Die Speicherung der Anti-Atome ist ein wichtiger Schritt auf dem Weg zur ihrer Untersuchung mit Hilfe der Laserspektroskopie. Die Forscher wollen herausfinden, ob Wasserstoff und Antiwasserstoff tatsächlich dieselben Spektrallinien haben. Davon geht das sogenannte CPT-Theorem aus, ein Grundpfeiler der modernen Physik. Wird das Theorem, aufgestellt 1955 vom Physiker Wolfgang Pauli, hingegen verletzt, dann hätte auch Einsteins Spezielle ein Problem.

Noch sind die entscheidenden Untersuchungen nicht möglich.

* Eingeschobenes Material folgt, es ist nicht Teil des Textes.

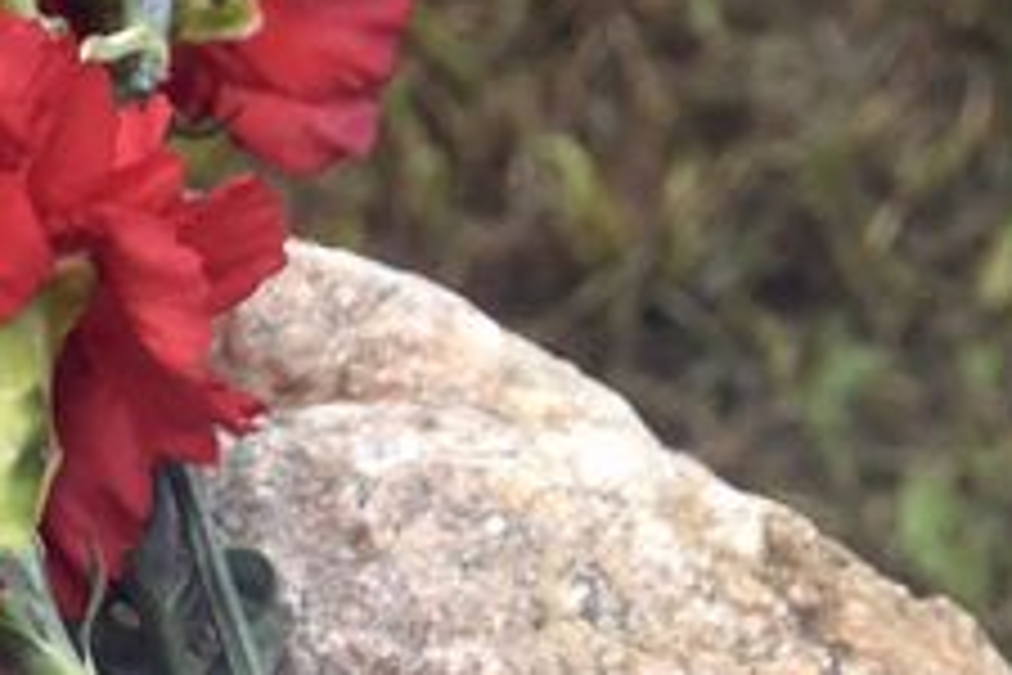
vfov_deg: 3.6
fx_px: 10485
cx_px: -387
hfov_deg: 5.5
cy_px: 1735
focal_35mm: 373
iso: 400
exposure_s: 1/1000
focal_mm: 32
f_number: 4.2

Einige Sekunden müsste man die Antiwasserstoffatome dafür wohl festhalten, schätzt Forscher Hangst. Nach seinen Angaben könnte sein Team aber im Jahr 2013 so weit sein. Das Cern werde im Jahr 2012 all seine Beschleuniger abschalten, um sich ganz auf das Großprojekt LHC zu konzentrieren - und das sei sehr praktisch: "Wenn die wieder ans Netz gehen, dürften wir eine Vorrichtung für präzise Messungen gebaut haben."

Vielleicht bekommen die Alpha-Forscher dann allerdings Konkurrenz aus dem eigenen Haus. Ein weiteres Team am Cern will in einer kommenden Ausgabe des Fachmagazins "Physical Review Letters" über ein neues Verfahren zur Herstellung von Antiwasserstoff berichten. Das Asacusa-Experiment arbeitet daran, einen kontinuierlichen Strahl herzustellen - und ist nun nach eigenen Angaben ebenfalls einen entscheidenden Schritt vorangekommen.